Ainda que disto eu nada perceba, concordo com a primeira e com a segunda nomeações. Claro que eu substituiria O Amor nos Tempos de Cólera pelos Cem Anos de Solidão. Mas isso sou eu.

Isto é assim porque o Jorge Luís Borges nunca lhe deu para romancear. Imaginem o que poderia ter feito...

Vejam a lista aqui.

O Aniversário de Xerazade

Xerazade ia fazer anos. Em vez de recorrer a um génio prisioneiro de uma lâmpada, mandou sms às amigas a dizer que queria que passassem o fim-de-semana de 24.03 com ela. Nada mais disse. Houve quem, não reconhecendo o número do telemóvel, se enchesse de auto-convencimento, pensando que os seus dias de fêmme fatale tinham regressado e que se tratava de um convite de um amante esquecido.

Lá foram as três, pelo comboio que, pelas oito e meia da madrugada de sábado, partia de Olissipo para Beja. Do comboio, ficou o inesquecível sabor a sugus de limão que alguém descobriu no bar. Muitas fotografias. A planície estendia-se no sol de Março. Não se pensava no que tinha ficado a esperar por nós em Olissipo. Tudo diminuia de tamanho à medida que a pouca velocidade do comboio ganhava distância da cidade.

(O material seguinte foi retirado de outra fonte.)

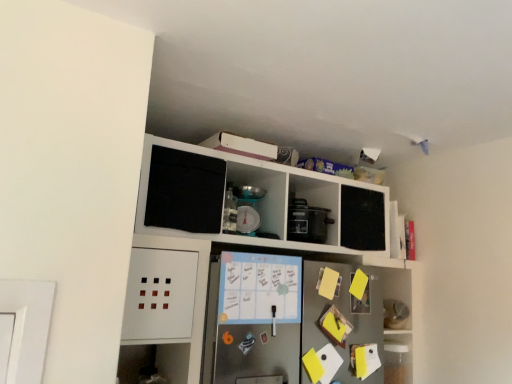
Question: Can you confirm if white matte cabinet at upper center is thinner than matte black rice cooker at center?

Choices:
 (A) yes
 (B) no

Answer: (B)

Question: Considering the relative positions of white matte cabinet at upper center and matte black rice cooker at center in the image provided, is white matte cabinet at upper center to the left of matte black rice cooker at center from the viewer's perspective?

Choices:
 (A) no
 (B) yes

Answer: (B)

Question: Is white matte cabinet at upper center positioned beyond the bounds of matte black rice cooker at center?

Choices:
 (A) yes
 (B) no

Answer: (A)

Question: Does white matte cabinet at upper center have a smaller size compared to matte black rice cooker at center?

Choices:
 (A) yes
 (B) no

Answer: (B)

Question: Is matte black rice cooker at center a part of white matte cabinet at upper center?

Choices:
 (A) yes
 (B) no

Answer: (A)

Question: Does white matte cabinet at upper center have a lesser height compared to matte black rice cooker at center?

Choices:
 (A) no
 (B) yes

Answer: (A)

Question: Is matte black rice cooker at center taller than metallic scale at upper center?

Choices:
 (A) no
 (B) yes

Answer: (A)

Question: Can you confirm if matte black rice cooker at center is wider than metallic scale at upper center?

Choices:
 (A) no
 (B) yes

Answer: (B)

Question: Would you say metallic scale at upper center is part of matte black rice cooker at center's contents?

Choices:
 (A) yes
 (B) no

Answer: (B)

Question: Is matte black rice cooker at center smaller than metallic scale at upper center?

Choices:
 (A) yes
 (B) no

Answer: (B)

Question: Is matte black rice cooker at center placed right next to metallic scale at upper center?

Choices:
 (A) no
 (B) yes

Answer: (A)

Question: Is matte black rice cooker at center to the right of metallic scale at upper center from the viewer's perspective?

Choices:
 (A) no
 (B) yes

Answer: (B)

Question: Considering the relative sizes of metallic scale at upper center and matte black rice cooker at center in the image provided, is metallic scale at upper center taller than matte black rice cooker at center?

Choices:
 (A) yes
 (B) no

Answer: (A)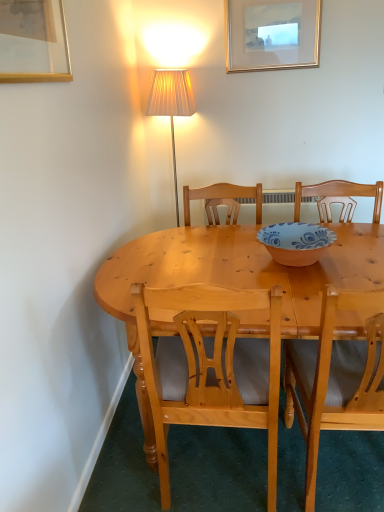
Question: Is light wood chair at center, which is the first chair from right to left, oriented towards gold-framed picture at upper left, which is the 1th picture frame from left to right?

Choices:
 (A) yes
 (B) no

Answer: (B)

Question: Could gold-framed picture at upper left, the 1th picture frame ordered from the bottom, be considered to be inside light wood chair at center, positioned as the 2th chair in left-to-right order?

Choices:
 (A) yes
 (B) no

Answer: (B)

Question: Is light wood chair at center, which is the first chair from right to left, far away from gold-framed picture at upper left, the 2th picture frame from the back?

Choices:
 (A) yes
 (B) no

Answer: (A)

Question: Are light wood chair at center, positioned as the 2th chair in left-to-right order, and gold-framed picture at upper left, acting as the 2th picture frame starting from the right, making contact?

Choices:
 (A) no
 (B) yes

Answer: (A)

Question: Can you confirm if light wood chair at center, positioned as the 2th chair in left-to-right order, is thinner than gold-framed picture at upper left, the 1th picture frame from the front?

Choices:
 (A) yes
 (B) no

Answer: (B)

Question: Is light wood chair at center, positioned as the 2th chair in left-to-right order, to the left or to the right of light wood chair at center, acting as the first chair starting from the left, in the image?

Choices:
 (A) right
 (B) left

Answer: (A)

Question: Is light wood chair at center, which is the first chair from right to left, bigger or smaller than light wood chair at center, which is the 2th chair in right-to-left order?

Choices:
 (A) small
 (B) big

Answer: (A)

Question: In terms of height, does light wood chair at center, positioned as the 2th chair in left-to-right order, look taller or shorter compared to light wood chair at center, acting as the first chair starting from the left?

Choices:
 (A) short
 (B) tall

Answer: (B)

Question: Relative to light wood chair at center, acting as the first chair starting from the left, is light wood chair at center, positioned as the 2th chair in left-to-right order, in front or behind?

Já à tarde, vimos a Senhora do Castelo e, lá em baixo, a planície vermelha, sob a qual os homens têm escavado as entranhas da terra desde há mais de vinte séculos. Planície a perder de vista, longe de Olissipo. À meia distância, lagoas avermelhadas pela água forte, preenchiam a planície.

De noite, Xerazade e as amigas prepararam-se para a festa. Xerazade de preto. Sibila de Preto. Foi a primeira vez que Xerazade escolheu a cor da Sibila e correu-lhe lindamente.

segunda-feira, 2 de abril de 2007

1 de Abril

Ontem, completamente insensível ao mundo e à respectiva humanidade, fechada no espaço que não desvendo, o telefone tocou. Eras tu. Um sms a avisar-me que ias casar. Dei um pulo na cama e liguei-te imediatamente. Rias descaradamente do outro lado da linha: era dia um de Abril.

Era mesmo muito giro se fosse verdade.

Curiosamente, foi o dia em que decidi voltar aqui, depois de um curto silêncio.